WHAT IS EXPECTED: Could you reproduce every one of the lines below word for word, with nothing changed?

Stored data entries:
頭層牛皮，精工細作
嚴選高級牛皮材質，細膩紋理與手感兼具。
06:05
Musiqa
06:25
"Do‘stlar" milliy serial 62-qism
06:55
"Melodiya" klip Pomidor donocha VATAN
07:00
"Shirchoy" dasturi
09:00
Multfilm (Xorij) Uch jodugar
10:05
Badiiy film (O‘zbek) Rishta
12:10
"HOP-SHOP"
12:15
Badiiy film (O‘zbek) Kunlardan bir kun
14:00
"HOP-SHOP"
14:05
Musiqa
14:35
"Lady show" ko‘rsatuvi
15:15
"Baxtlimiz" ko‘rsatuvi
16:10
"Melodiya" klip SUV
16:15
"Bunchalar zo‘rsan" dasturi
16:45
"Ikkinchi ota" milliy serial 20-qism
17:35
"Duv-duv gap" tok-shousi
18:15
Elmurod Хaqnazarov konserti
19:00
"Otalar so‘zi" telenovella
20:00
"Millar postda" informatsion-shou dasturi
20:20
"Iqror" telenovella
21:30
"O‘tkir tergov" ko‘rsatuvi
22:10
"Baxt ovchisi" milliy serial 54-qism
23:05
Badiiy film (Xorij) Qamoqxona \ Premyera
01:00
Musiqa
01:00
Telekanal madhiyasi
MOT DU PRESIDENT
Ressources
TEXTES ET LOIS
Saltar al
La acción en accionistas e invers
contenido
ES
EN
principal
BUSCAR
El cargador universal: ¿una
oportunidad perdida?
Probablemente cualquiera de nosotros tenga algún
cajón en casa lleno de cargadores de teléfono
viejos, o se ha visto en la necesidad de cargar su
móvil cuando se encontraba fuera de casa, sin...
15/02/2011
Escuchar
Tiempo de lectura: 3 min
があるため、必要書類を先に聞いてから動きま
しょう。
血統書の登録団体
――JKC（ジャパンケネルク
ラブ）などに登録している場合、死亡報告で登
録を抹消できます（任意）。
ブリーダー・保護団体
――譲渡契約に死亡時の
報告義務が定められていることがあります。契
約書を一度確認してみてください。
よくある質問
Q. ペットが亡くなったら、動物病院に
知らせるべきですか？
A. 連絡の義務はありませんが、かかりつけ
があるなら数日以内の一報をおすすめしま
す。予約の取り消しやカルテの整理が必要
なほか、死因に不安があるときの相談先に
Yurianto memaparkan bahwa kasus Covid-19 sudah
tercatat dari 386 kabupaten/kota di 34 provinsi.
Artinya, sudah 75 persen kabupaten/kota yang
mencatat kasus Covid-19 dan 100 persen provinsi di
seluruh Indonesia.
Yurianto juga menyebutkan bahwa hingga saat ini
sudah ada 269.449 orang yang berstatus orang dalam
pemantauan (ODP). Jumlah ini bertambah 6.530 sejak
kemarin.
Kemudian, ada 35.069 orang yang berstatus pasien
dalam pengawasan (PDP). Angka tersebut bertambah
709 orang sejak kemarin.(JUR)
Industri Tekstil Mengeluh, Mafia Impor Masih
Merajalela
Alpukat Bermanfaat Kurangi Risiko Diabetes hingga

SOLVED EXERCISE:
頭層牛皮，精工細作
嚴選高級牛皮材質，細膩紋理與手感兼具。
06:05
Musiqa
06:25
"Do‘stlar" milliy serial 62-qism
06:55
"Melodiya" klip Pomidor donocha VATAN
07:00
"Shirchoy" dasturi
09:00
Multfilm (Xorij) Uch jodugar
10:05
Badiiy film (O‘zbek) Rishta
12:10
"HOP-SHOP"
12:15
Badiiy film (O‘zbek) Kunlardan bir kun
14:00
"HOP-SHOP"
14:05
Musiqa
14:35
"Lady show" ko‘rsatuvi
15:15
"Baxtlimiz" ko‘rsatuvi
16:10
"Melodiya" klip SUV
16:15
"Bunchalar zo‘rsan" dasturi
16:45
"Ikkinchi ota" milliy serial 20-qism
17:35
"Duv-duv gap" tok-shousi
18:15
Elmurod Хaqnazarov konserti
19:00
"Otalar so‘zi" telenovella
20:00
"Millar postda" informatsion-shou dasturi
20:20
"Iqror" telenovella
21:30
"O‘tkir tergov" ko‘rsatuvi
22:10
"Baxt ovchisi" milliy serial 54-qism
23:05
Badiiy film (Xorij) Qamoqxona \ Premyera
01:00
Musiqa
01:00
Telekanal madhiyasi
MOT DU PRESIDENT
Ressources
TEXTES ET LOIS
Saltar al
La acción en accionistas e invers
contenido
ES
EN
principal
BUSCAR
El cargador universal: ¿una
oportunidad perdida?
Probablemente cualquiera de nosotros tenga algún
cajón en casa lleno de cargadores de teléfono
viejos, o se ha visto en la necesidad de cargar su
móvil cuando se encontraba fuera de casa, sin...
15/02/2011
Escuchar
Tiempo de lectura: 3 min
があるため、必要書類を先に聞いてから動きま
しょう。
血統書の登録団体
――JKC（ジャパンケネルク
ラブ）などに登録している場合、死亡報告で登
録を抹消できます（任意）。
ブリーダー・保護団体
――譲渡契約に死亡時の
報告義務が定められていることがあります。契
約書を一度確認してみてください。
よくある質問
Q. ペットが亡くなったら、動物病院に
知らせるべきですか？
A. 連絡の義務はありませんが、かかりつけ
があるなら数日以内の一報をおすすめしま
す。予約の取り消しやカルテの整理が必要
なほか、死因に不安があるときの相談先に
Yurianto memaparkan bahwa kasus Covid-19 sudah
tercatat dari 386 kabupaten/kota di 34 provinsi.
Artinya, sudah 75 persen kabupaten/kota yang
mencatat kasus Covid-19 dan 100 persen provinsi di
seluruh Indonesia.
Yurianto juga menyebutkan bahwa hingga saat ini
sudah ada 269.449 orang yang berstatus orang dalam
pemantauan (ODP). Jumlah ini bertambah 6.530 sejak
kemarin.
Kemudian, ada 35.069 orang yang berstatus pasien
dalam pengawasan (PDP). Angka tersebut bertambah
709 orang sejak kemarin.(JUR)
Industri Tekstil Mengeluh, Mafia Impor Masih
Merajalela
Alpukat Bermanfaat Kurangi Risiko Diabetes hingga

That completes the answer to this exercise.